MICHIGAN REPORT: The Muskegon is at a good flow and fishing very well since the trout have packed down so many drakes and Isos over the weeks , their bellies are gorged and now on the hunt for more food sources. The stocked trout will put a serious bend in your 4/5 weights and are starting to target the caddis hatches. Some Cahill Stenos at dark- still a few drakes and Isos- but caddis will now be the mainstay for the rest of the year.Lat evening's guide trip saw my couple having fun with the numbers of fish and quality that can excite many novice anglers- great summer to get kids and spouses into fly fishing with so many trout about. Water is still cool and "FINALLY"...they fixed the turbines and are no longer top spilling off the dam. This will keep water temperatures down all summer since there is still plenty of cold water in reservoirs and the cool water bubbler gets turned on in July. It will be a great summer and fall- last year the Trico hatches really started to kick in. Back to air temps in the mid/low 70's this week. Hex action is yet to explode on the PM due to rain/high water and the bitter cold spring. Up on the Au Sable , Hex action is at peak. The smaller streams of the White/Tamarack etc. are full of water and fishing amazing since they were flooded and unfishable all spring.

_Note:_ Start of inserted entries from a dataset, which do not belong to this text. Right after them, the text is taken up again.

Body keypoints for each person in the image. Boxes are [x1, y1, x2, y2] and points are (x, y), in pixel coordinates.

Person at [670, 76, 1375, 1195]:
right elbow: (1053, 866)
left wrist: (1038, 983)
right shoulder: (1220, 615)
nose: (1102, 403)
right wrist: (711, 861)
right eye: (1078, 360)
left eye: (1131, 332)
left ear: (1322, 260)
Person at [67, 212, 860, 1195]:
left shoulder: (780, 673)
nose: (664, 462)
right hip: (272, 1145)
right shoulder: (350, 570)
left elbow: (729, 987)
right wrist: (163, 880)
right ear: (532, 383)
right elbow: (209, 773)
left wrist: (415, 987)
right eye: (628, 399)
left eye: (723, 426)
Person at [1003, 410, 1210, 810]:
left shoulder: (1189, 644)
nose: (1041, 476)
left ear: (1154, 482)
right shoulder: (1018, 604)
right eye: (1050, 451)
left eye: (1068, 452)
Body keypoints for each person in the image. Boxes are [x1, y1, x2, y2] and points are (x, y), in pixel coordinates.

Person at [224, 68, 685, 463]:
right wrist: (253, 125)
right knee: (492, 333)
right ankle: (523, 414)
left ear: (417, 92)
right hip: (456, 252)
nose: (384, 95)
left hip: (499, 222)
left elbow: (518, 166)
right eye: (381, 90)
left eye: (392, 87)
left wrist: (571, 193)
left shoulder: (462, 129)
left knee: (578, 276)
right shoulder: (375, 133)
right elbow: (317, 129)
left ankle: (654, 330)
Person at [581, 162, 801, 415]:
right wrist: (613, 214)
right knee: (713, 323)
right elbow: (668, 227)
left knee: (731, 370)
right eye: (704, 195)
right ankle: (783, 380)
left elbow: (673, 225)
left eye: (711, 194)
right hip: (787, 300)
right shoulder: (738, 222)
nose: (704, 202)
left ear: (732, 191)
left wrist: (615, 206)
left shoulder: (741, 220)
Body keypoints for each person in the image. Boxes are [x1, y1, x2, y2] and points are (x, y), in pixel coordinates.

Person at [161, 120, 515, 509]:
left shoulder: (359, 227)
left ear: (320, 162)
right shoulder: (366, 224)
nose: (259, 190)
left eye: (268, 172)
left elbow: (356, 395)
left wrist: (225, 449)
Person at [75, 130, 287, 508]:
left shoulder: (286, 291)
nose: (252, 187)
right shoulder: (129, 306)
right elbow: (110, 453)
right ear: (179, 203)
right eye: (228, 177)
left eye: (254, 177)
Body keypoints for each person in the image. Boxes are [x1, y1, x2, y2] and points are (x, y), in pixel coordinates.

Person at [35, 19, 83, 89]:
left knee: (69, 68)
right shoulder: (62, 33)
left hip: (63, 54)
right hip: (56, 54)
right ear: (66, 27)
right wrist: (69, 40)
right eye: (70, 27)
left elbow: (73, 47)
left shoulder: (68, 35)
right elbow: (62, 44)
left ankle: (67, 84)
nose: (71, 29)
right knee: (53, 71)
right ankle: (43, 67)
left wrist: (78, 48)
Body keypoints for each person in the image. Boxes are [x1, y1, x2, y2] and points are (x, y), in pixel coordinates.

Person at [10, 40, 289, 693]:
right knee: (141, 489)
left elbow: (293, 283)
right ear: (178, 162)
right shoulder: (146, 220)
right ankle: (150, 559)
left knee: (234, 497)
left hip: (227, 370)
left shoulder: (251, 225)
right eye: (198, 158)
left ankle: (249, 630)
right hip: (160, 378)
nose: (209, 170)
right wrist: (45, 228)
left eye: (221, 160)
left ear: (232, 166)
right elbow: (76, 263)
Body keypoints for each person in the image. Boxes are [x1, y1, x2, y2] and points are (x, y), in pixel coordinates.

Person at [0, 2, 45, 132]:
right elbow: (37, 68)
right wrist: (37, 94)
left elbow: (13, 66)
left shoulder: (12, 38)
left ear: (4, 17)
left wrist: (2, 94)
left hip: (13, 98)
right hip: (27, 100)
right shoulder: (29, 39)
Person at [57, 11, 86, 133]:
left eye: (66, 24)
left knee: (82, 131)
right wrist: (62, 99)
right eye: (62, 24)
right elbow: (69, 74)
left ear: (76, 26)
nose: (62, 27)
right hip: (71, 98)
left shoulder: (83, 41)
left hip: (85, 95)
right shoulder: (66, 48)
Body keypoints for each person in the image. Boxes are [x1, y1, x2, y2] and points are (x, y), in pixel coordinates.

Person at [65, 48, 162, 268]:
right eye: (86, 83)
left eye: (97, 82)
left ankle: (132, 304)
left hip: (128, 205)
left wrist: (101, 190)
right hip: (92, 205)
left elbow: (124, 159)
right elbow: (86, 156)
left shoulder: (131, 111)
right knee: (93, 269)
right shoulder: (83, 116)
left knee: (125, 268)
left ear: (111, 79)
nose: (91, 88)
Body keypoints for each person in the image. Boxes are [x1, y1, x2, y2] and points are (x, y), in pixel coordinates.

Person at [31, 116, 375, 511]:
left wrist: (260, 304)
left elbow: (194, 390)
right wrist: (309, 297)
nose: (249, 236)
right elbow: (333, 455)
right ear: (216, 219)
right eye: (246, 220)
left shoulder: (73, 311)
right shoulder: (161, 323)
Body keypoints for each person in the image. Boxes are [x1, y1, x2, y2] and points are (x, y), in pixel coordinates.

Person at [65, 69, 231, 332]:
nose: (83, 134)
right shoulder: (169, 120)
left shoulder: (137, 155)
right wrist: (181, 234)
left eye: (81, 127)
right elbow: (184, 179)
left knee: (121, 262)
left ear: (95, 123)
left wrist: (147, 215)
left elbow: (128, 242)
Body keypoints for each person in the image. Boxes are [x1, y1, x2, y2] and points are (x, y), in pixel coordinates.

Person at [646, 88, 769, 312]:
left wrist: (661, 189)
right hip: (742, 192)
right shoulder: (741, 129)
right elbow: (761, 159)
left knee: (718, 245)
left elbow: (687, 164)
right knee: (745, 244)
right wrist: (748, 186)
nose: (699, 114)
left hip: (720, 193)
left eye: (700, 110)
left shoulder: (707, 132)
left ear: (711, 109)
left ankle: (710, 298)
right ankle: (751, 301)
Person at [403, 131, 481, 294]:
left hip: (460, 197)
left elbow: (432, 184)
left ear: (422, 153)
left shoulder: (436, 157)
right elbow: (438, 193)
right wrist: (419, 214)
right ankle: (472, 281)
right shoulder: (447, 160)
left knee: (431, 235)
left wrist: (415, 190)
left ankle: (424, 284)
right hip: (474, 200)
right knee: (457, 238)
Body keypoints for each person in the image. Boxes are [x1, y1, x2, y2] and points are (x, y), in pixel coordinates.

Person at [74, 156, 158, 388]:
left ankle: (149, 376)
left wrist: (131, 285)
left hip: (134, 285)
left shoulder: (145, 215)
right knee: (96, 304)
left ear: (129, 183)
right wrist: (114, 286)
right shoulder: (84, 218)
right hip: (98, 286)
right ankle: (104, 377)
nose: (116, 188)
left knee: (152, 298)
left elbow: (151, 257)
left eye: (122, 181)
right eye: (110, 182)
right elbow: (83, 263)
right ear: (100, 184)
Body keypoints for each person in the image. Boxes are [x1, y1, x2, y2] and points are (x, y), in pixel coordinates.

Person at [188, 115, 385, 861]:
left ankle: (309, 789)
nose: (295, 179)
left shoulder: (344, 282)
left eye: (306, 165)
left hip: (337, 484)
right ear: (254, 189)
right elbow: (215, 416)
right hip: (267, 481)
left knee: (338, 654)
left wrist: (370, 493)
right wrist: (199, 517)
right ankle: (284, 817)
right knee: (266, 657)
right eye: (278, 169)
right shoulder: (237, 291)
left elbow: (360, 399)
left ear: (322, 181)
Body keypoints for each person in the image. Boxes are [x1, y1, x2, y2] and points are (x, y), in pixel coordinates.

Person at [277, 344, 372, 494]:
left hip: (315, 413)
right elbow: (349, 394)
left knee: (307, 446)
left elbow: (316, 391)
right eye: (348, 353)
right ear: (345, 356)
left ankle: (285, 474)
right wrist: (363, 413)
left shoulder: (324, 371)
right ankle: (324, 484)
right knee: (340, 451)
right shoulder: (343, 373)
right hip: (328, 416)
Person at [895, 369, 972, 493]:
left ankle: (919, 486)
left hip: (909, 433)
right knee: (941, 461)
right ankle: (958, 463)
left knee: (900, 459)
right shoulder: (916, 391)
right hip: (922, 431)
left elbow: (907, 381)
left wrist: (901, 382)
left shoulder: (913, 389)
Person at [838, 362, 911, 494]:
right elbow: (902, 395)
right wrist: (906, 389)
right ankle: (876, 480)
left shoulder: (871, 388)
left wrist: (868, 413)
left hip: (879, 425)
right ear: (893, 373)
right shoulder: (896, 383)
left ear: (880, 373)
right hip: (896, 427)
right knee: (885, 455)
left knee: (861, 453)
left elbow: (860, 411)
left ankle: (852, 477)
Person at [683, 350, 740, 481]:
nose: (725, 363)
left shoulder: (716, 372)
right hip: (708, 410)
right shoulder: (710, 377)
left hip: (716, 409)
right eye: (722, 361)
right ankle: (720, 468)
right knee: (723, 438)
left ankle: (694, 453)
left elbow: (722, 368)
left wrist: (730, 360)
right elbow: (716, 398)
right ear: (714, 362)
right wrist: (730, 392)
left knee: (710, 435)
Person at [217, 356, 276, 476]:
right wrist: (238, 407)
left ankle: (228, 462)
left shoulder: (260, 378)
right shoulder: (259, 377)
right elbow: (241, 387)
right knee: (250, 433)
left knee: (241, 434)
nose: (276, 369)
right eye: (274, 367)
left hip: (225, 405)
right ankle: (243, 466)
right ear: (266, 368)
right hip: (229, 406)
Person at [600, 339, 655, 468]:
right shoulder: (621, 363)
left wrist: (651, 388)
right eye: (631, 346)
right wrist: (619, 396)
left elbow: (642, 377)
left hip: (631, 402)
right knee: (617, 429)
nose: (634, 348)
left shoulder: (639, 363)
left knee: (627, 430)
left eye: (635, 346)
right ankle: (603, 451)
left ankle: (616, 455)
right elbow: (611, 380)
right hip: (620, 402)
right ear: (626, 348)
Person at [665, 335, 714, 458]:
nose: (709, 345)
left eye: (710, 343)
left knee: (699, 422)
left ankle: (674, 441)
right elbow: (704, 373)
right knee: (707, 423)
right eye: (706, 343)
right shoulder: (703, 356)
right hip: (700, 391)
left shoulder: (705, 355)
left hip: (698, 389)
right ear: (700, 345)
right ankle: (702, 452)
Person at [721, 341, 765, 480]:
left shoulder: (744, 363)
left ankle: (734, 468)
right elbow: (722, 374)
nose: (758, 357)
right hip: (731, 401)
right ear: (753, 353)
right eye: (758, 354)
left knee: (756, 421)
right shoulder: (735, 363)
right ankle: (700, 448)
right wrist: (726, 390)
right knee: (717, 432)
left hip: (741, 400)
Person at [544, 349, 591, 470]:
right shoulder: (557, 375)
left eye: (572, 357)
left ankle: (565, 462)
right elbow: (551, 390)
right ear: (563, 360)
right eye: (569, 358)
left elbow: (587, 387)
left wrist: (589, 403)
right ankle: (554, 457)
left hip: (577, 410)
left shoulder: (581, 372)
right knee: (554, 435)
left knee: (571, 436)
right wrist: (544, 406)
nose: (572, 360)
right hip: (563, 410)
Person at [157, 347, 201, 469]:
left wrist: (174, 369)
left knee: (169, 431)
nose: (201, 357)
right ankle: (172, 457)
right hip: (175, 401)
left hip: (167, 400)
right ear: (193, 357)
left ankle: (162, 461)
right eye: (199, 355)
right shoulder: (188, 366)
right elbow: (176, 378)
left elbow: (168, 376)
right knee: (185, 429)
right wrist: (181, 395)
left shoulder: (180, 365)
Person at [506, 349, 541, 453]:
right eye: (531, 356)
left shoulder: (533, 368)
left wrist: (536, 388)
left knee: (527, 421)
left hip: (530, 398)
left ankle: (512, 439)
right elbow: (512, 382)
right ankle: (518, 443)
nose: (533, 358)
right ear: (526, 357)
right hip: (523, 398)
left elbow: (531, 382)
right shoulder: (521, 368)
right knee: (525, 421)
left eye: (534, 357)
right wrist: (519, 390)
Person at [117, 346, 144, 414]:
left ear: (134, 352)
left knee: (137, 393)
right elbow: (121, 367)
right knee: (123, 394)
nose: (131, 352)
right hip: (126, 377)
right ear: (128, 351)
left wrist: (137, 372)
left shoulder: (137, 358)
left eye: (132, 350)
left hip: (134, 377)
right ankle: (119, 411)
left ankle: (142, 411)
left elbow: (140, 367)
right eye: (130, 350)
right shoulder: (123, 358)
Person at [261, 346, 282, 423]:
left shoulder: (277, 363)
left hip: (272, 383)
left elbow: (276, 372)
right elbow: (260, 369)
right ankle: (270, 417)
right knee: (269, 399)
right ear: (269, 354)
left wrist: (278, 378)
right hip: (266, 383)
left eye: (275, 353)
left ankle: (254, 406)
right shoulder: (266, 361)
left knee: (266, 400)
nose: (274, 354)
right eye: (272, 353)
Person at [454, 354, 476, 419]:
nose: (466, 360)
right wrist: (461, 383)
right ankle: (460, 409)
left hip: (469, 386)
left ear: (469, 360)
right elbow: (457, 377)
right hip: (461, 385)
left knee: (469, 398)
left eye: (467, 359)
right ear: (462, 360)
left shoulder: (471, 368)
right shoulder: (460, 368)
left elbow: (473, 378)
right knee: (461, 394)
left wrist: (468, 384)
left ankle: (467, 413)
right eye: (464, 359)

Lake Michigan is still ice cold- 40F in the center. I came over both the Muskegon and Manitowoc ferries this week and the lake was one huge foggy arctic cold zone. The summer run will start any day now and July thru September should see excellent returns with lots of cold water in both lake and rivers and good flows. Last year's big girthed fish- approaching the 20 mark, was hopefully an indication of what is to come. Also their appetite for beetles and mysis shrimp was a great learning experience. I still have some good dates available  for guiding on the St. Joe and IN spring creeks.